Start of Records for this exercise
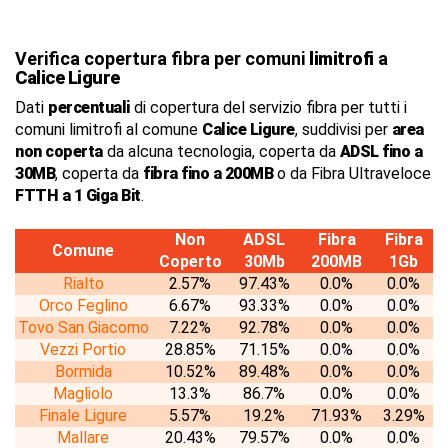
Verifica copertura fibra per comuni
limitrofi
a
Calice Ligure
Dati
percentuali
di copertura del servizio fibra per tutti i
comuni limitrofi al comune
Calice Ligure
, suddivisi per
area
non coperta
da alcuna tecnologia, coperta da
ADSL fino a
30MB
, coperta da
fibra fino a 200MB
o da Fibra Ultraveloce
FTTH a 1 Giga Bit
.
Non
ADSL
Fibra
Fibra
Comune
Coperto
30Mb
200MB
1Gb
Rialto
2.57%
97.43%
0.0%
0.0%
Orco Feglino
6.67%
93.33%
0.0%
0.0%
Tovo San Giacomo
7.22%
92.78%
0.0%
0.0%
Vezzi Portio
28.85%
71.15%
0.0%
0.0%
Bormida
10.52%
89.48%
0.0%
0.0%
Magliolo
13.3%
86.7%
0.0%
0.0%
Finale Ligure
5.57%
19.2%
71.93%
3.29%
Mallare
20.43%
79.57%
0.0%
0.0%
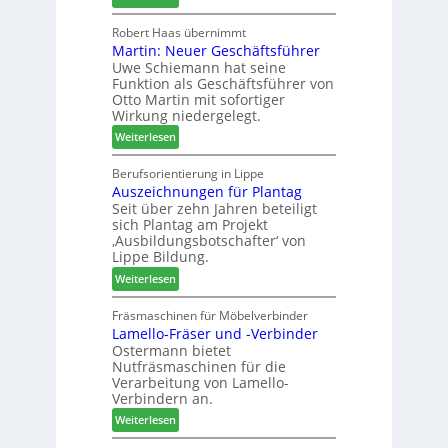
h
H
u
ö
o
Robert Haas übernimmt
r
n
Martin: Neuer Geschäftsführer
m
a
e
Uwe Schiemann hat seine
a
u
r
Funktion als Geschäftsführer von
g
m
Otto Martin mit sofortiger
l
-
Wirkung niedergelegt.
ä
S
:
Weiterlesen
d
o
M
t
r
a
Berufsorientierung in Lippe
z
t
Auszeichnungen für Plantag
r
u
i
Seit über zehn Jahren beteiligt
t
m
m
sich Plantag am Projekt
i
T
e
‚Ausbildungsbotschafter‘ von
n
r
n
Lippe Bildung.
:
e
t
:
Weiterlesen
N
f
A
e
f
u
Fräsmaschinen für Möbelverbinder
u
e
Lamello-Fräser und -Verbinder
s
e
i
Ostermann bietet
z
r
n
Nutfräsmaschinen für die
e
G
Verarbeitung von Lamello-
i
e
Verbindern an.
c
s
:
Weiterlesen
h
c
L
n
h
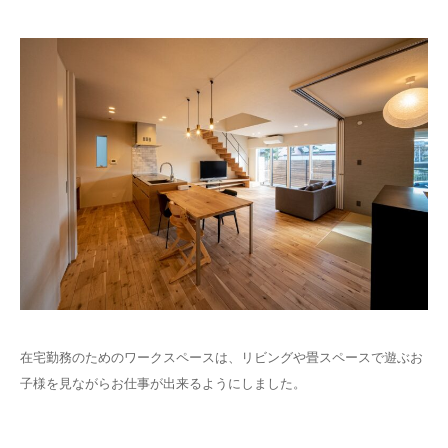
在宅勤務のためのワークスペースは、リビングや畳スペースで遊ぶお
子様を見ながらお仕事が出来るようにしました。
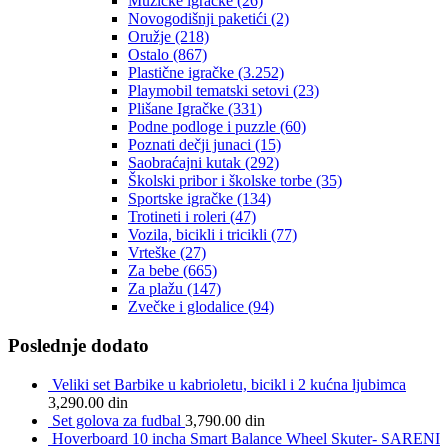
Muzičke igračke
(26)
Novogodišnji paketići
(2)
Oružje
(218)
Ostalo
(867)
Plastične igračke
(3.252)
Playmobil tematski setovi
(23)
Plišane Igračke
(331)
Podne podloge i puzzle
(60)
Poznati dečji junaci
(15)
Saobraćajni kutak
(292)
Školski pribor i školske torbe
(35)
Sportske igračke
(134)
Trotineti i roleri
(47)
Vozila, bicikli i tricikli
(77)
Vrteške
(27)
Za bebe
(665)
Za plažu
(147)
Zvečke i glodalice
(94)
Poslednje dodato
Veliki set Barbike u kabrioletu, bicikl i 2 kućna ljubimca
3,290.00
din
Set golova za fudbal
3,790.00
din
Hoverboard 10 incha Smart Balance Wheel Skuter- SARENI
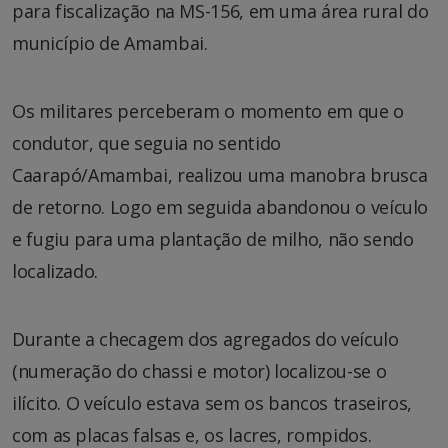
para fiscalização na MS-156, em uma área rural do
município de Amambai.
Os militares perceberam o momento em que o
condutor, que seguia no sentido
Caarapó/Amambai, realizou uma manobra brusca
de retorno. Logo em seguida abandonou o veículo
e fugiu para uma plantação de milho, não sendo
localizado.
Durante a checagem dos agregados do veículo
(numeração do chassi e motor) localizou-se o
ilícito. O veículo estava sem os bancos traseiros,
com as placas falsas e, os lacres, rompidos.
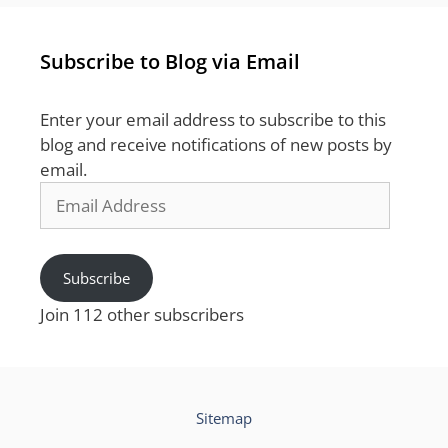
Subscribe to Blog via Email
Enter your email address to subscribe to this
blog and receive notifications of new posts by
email.
Email
Address
Subscribe
Join 112 other subscribers
Sitemap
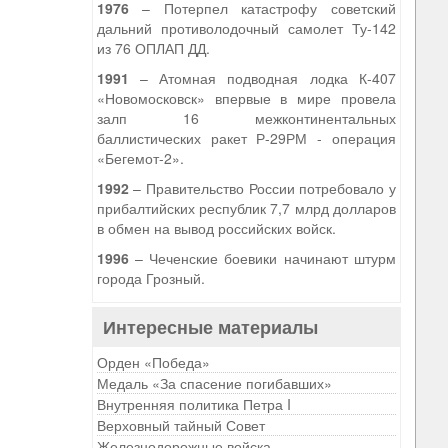
1976
– Потерпел катастрофу советский
дальний противолодочный самолет Ту-142
из 76 ОПЛАП ДД.
1991
– Атомная подводная лодка К-407
«Новомосковск» впервые в мире провела
залп 16 межконтинентальных
баллистических ракет Р-29РМ - операция
«Бегемот-2».
1992
– Правительство России потребовало у
прибалтийских республик 7,7 млрд долларов
в обмен на вывод российских войск.
1996
– Чеченские боевики начинают штурм
города Грозный.
Интересные материалы
Орден «Победа»
Медаль «За спасение погибавших»
Внутренняя политика Петра I
Верховный тайный Совет
Железнодорожные войска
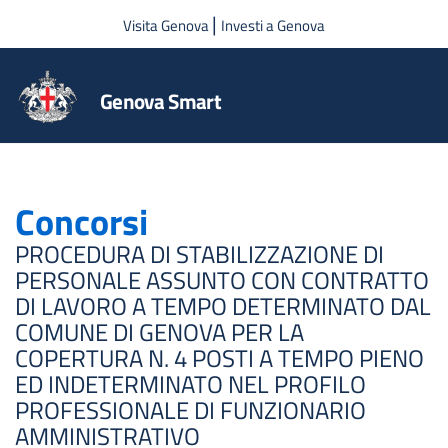
Salta al contenuto principale
|
Visita Genova
Investi a Genova
Genova Smart
Concorsi
PROCEDURA DI STABILIZZAZIONE DI
PERSONALE ASSUNTO CON CONTRATTO
DI LAVORO A TEMPO DETERMINATO DAL
COMUNE DI GENOVA PER LA
COPERTURA N. 4 POSTI A TEMPO PIENO
ED INDETERMINATO NEL PROFILO
PROFESSIONALE DI FUNZIONARIO
AMMINISTRATIVO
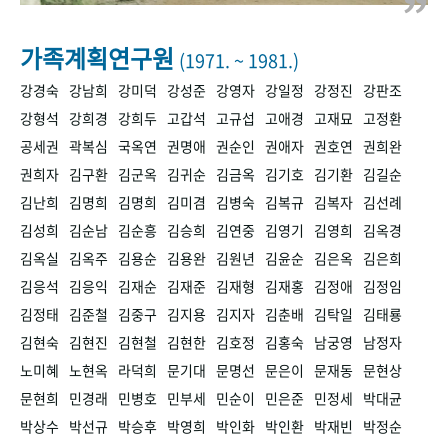
+1
성과 50선
숫자로 보는 50년
50
주년 광장
세계와 함께 한 KIHASA
가족계획연구원
(1971. ~ 1981.)
강경숙
강남희
강미덕
강성준
강영자
강일정
강정진
강판조
VR 역사관
강형석
강희경
강희두
고갑석
고규섭
고애경
고재묘
고정환
공세권
곽복심
국옥연
권명애
권순인
권애자
권호연
권희완
권희자
김구환
김군옥
김귀순
김금옥
김기호
김기환
김길순
김난희
김명희
김명희
김미겸
김병숙
김복규
김복자
김선례
김성희
김순남
김순흥
김승희
김연중
김영기
김영희
김옥경
김옥실
김옥주
김용순
김용완
김원년
김윤순
김은옥
김은희
김응석
김응익
김재순
김재준
김재형
김재홍
김정애
김정임
김정태
김준철
김중구
김지용
김지자
김춘배
김탁일
김태룡
김현숙
김현진
김현철
김현한
김호정
김홍숙
남궁영
남정자
노미혜
노현옥
라덕희
문기대
문명선
문은이
문재동
문현상
문현희
민경래
민병호
민부세
민순이
민은준
민정세
박대균
박상수
박선규
박승후
박영희
박인화
박인환
박재빈
박정순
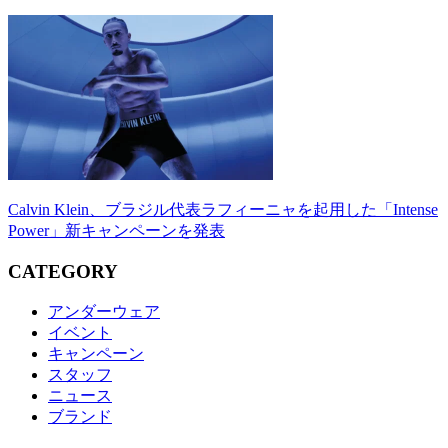
Calvin Klein、ブラジル代表ラフィーニャを起用した「Intense
Power」新キャンペーンを発表
CATEGORY
アンダーウェア
イベント
キャンペーン
スタッフ
ニュース
ブランド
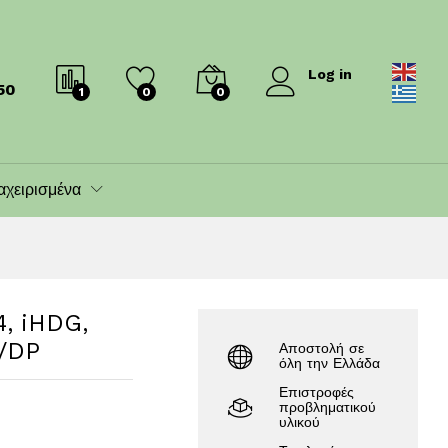
670.00
€
730.00
€
Log in
50
1
0
0
αχειρισμένα
, iHDG,
/DP
Αποστολή σε
όλη την Ελλάδα
Επιστροφές
προβληματικού
υλικού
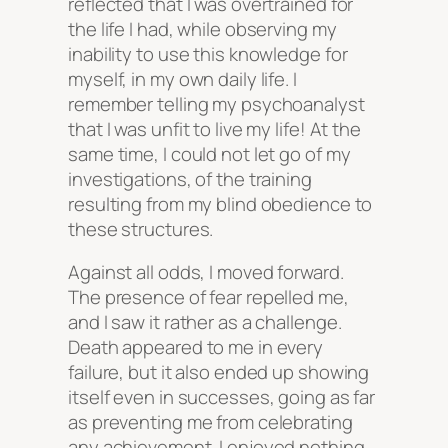
reflected that I was overtrained for
the life I had, while observing my
inability to use this knowledge for
myself, in my own daily life. I
remember telling my psychoanalyst
that I was unfit to live my life! At the
same time, I could not let go of my
investigations, of the training
resulting from my blind obedience to
these structures.
Against all odds, I moved forward.
The presence of fear repelled me,
and I saw it rather as a challenge.
Death appeared to me in every
failure, but it also ended up showing
itself even in successes, going as far
as preventing me from celebrating
any achievement. I enjoyed nothing.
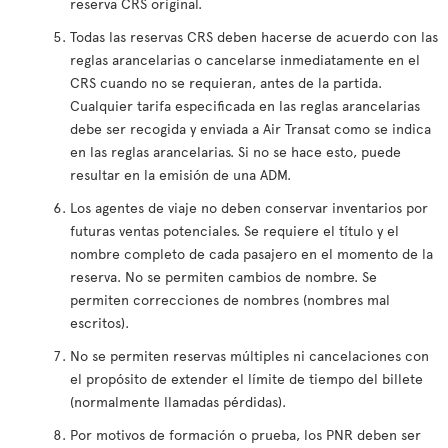
reserva CRS original.
Todas las reservas CRS deben hacerse de acuerdo con las
reglas arancelarias o cancelarse inmediatamente en el
CRS cuando no se requieran, antes de la partida.
Cualquier tarifa especificada en las reglas arancelarias
debe ser recogida y enviada a Air Transat como se indica
en las reglas arancelarias. Si no se hace esto, puede
resultar en la emisión de una ADM.
Los agentes de viaje no deben conservar inventarios por
futuras ventas potenciales. Se requiere el título y el
nombre completo de cada pasajero en el momento de la
reserva. No se permiten cambios de nombre. Se
permiten correcciones de nombres (nombres mal
escritos).
No se permiten reservas múltiples ni cancelaciones con
el propósito de extender el límite de tiempo del billete
(normalmente llamadas pérdidas).
Por motivos de formación o prueba, los PNR deben ser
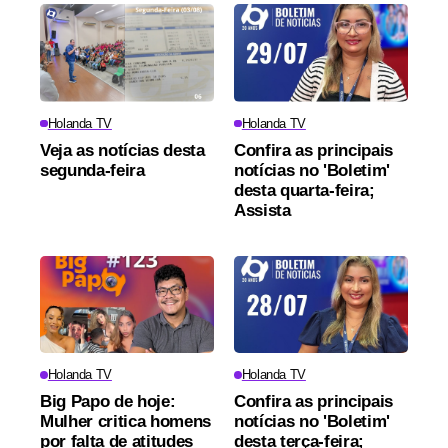
Holanda TV
Holanda TV
Veja as notícias desta
Confira as principais
segunda-feira
notícias no 'Boletim'
desta quarta-feira;
Assista
Holanda TV
Holanda TV
Big Papo de hoje:
Confira as principais
Mulher critica homens
notícias no 'Boletim'
por falta de atitudes
desta terça-feira;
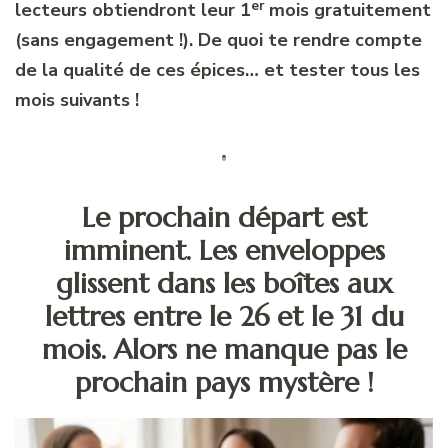
er
lecteurs obtiendront leur 1
mois gratuitement
(sans engagement !). De quoi te rendre compte
de la qualité de ces épices… et tester tous les
mois suivants !
Le prochain départ est
imminent. Les enveloppes
glissent dans les boîtes aux
lettres entre le 26 et le 31 du
mois. Alors ne manque pas le
prochain pays mystère !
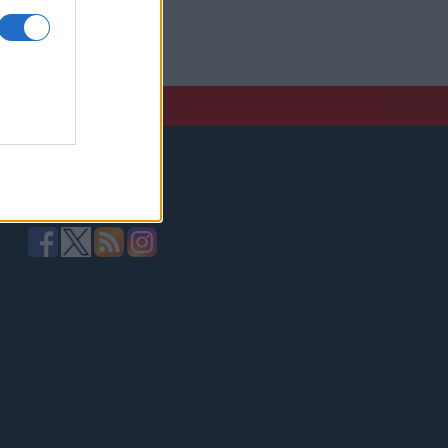
elző,
Kövessen minket!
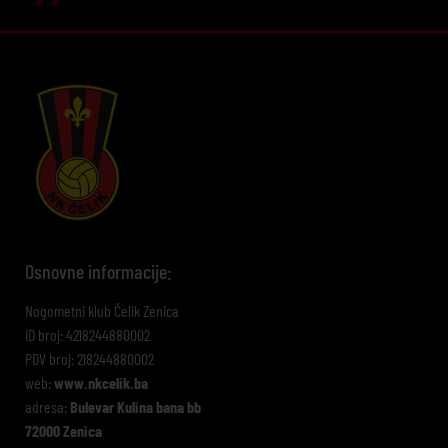
Osnovne informacije:
Nogometni klub Čelik Zenica
ID broj: 4218244880002
PDV broj: 218244880002
web:
www.nkcelik.ba
adresa:
Bulevar Kulina bana bb
72000 Zenica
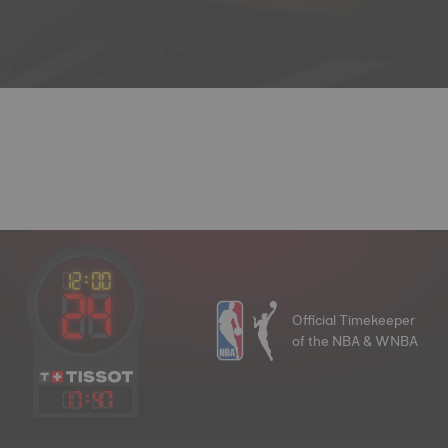
Official Timekeeper
of the NBA & WNBA
17
:
47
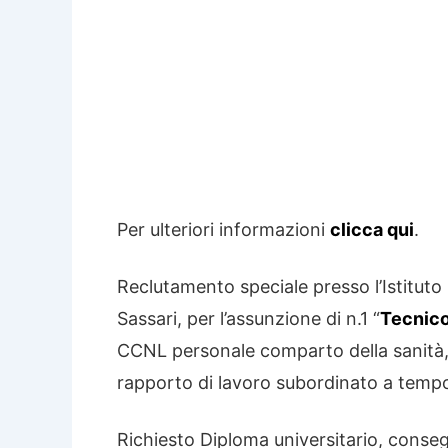
Per ulteriori informazioni
clicca qui
.
Reclutamento speciale presso l’Istituto
Sassari, per l’assunzione di n.1 “
Tecnico
CCNL personale comparto della sanità, 
rapporto di lavoro subordinato a temp
Richiesto Diploma universitario, consegu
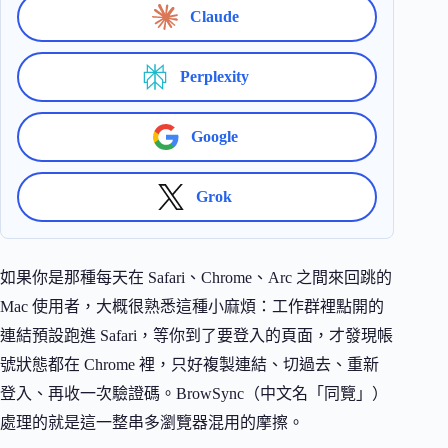
Claude
Perplexity
Google
Grok
如果你是那種每天在 Safari、Chrome、Arc 之間來回跳的
Mac 使用者，大概很熟悉這種小麻煩：工作群裡點開的
連結預設跑進 Safari，等你到了要登入的頁面，才發現帳
號狀態都在 Chrome 裡，只好複製連結、切過去、重新
登入、再收一次驗證碼。BrowSync（中文名「同覽」）
處理的就是這一整串多瀏覽器混用的摩擦。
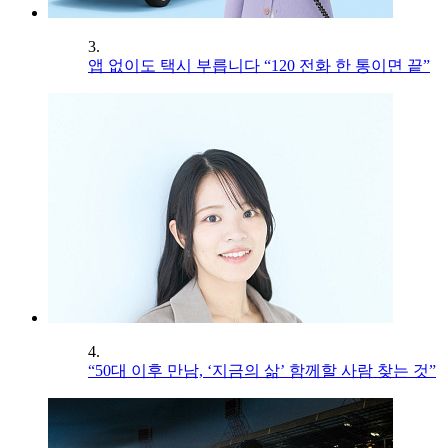
3.
앱 없이도 택시 부릅니다 “120 전화 한 통이면 끝”
4.
“50대 이후 만남, ‘지금의 삶’ 함께할 사람 찾는 것”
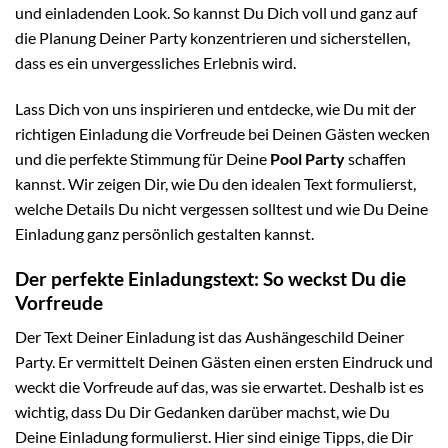
und einladenden Look. So kannst Du Dich voll und ganz auf
die Planung Deiner Party konzentrieren und sicherstellen,
dass es ein unvergessliches Erlebnis wird.
Lass Dich von uns inspirieren und entdecke, wie Du mit der
richtigen Einladung die Vorfreude bei Deinen Gästen wecken
und die perfekte Stimmung für Deine
Pool Party
schaffen
kannst. Wir zeigen Dir, wie Du den idealen Text formulierst,
welche Details Du nicht vergessen solltest und wie Du Deine
Einladung ganz persönlich gestalten kannst.
Der perfekte Einladungstext: So weckst Du die
Vorfreude
Der Text Deiner Einladung ist das Aushängeschild Deiner
Party. Er vermittelt Deinen Gästen einen ersten Eindruck und
weckt die Vorfreude auf das, was sie erwartet. Deshalb ist es
wichtig, dass Du Dir Gedanken darüber machst, wie Du
Deine Einladung formulierst. Hier sind einige Tipps, die Dir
End of Records for this exercise
Job item. The answer must be the lines above from the one containing "mois gratuitement" through the one containing "Der Text Deiner", reproduced exactly, with no pictures and nothing else.

Response to this task.
mois gratuitement
(sans engagement !). De quoi te rendre compte
de la qualité de ces épices… et tester tous les
mois suivants !
Le prochain départ est
imminent. Les enveloppes
glissent dans les boîtes aux
lettres entre le 26 et le 31 du
mois. Alors ne manque pas le
prochain pays mystère !
elző,
Kövessen minket!
Osnovne informacije:
Nogometni klub Čelik Zenica
ID broj: 4218244880002
PDV broj: 218244880002
web:
www.nkcelik.ba
adresa:
Bulevar Kulina bana bb
72000 Zenica
Official Timekeeper
of the NBA & WNBA
17
:
47
Per ulteriori informazioni
clicca qui
.
Reclutamento speciale presso l’Istituto
Sassari, per l’assunzione di n.1 “
Tecnico
CCNL personale comparto della sanità, 
rapporto di lavoro subordinato a temp
Richiesto Diploma universitario, consegu
Claude
Perplexity
Google
Grok
如果你是那種每天在 Safari、Chrome、Arc 之間來回跳的
Mac 使用者，大概很熟悉這種小麻煩：工作群裡點開的
連結預設跑進 Safari，等你到了要登入的頁面，才發現帳
號狀態都在 Chrome 裡，只好複製連結、切過去、重新
登入、再收一次驗證碼。BrowSync（中文名「同覽」）
處理的就是這一整串多瀏覽器混用的摩擦。
3.
앱 없이도 택시 부릅니다 “120 전화 한 통이면 끝”
4.
“50대 이후 만남, ‘지금의 삶’ 함께할 사람 찾는 것”
und einladenden Look. So kannst Du Dich voll und ganz auf
die Planung Deiner Party konzentrieren und sicherstellen,
dass es ein unvergessliches Erlebnis wird.
Lass Dich von uns inspirieren und entdecke, wie Du mit der
richtigen Einladung die Vorfreude bei Deinen Gästen wecken
und die perfekte Stimmung für Deine
Pool Party
schaffen
kannst. Wir zeigen Dir, wie Du den idealen Text formulierst,
welche Details Du nicht vergessen solltest und wie Du Deine
Einladung ganz persönlich gestalten kannst.
Der perfekte Einladungstext: So weckst Du die
Vorfreude
Der Text Deiner Einladung ist das Aushängeschild Deiner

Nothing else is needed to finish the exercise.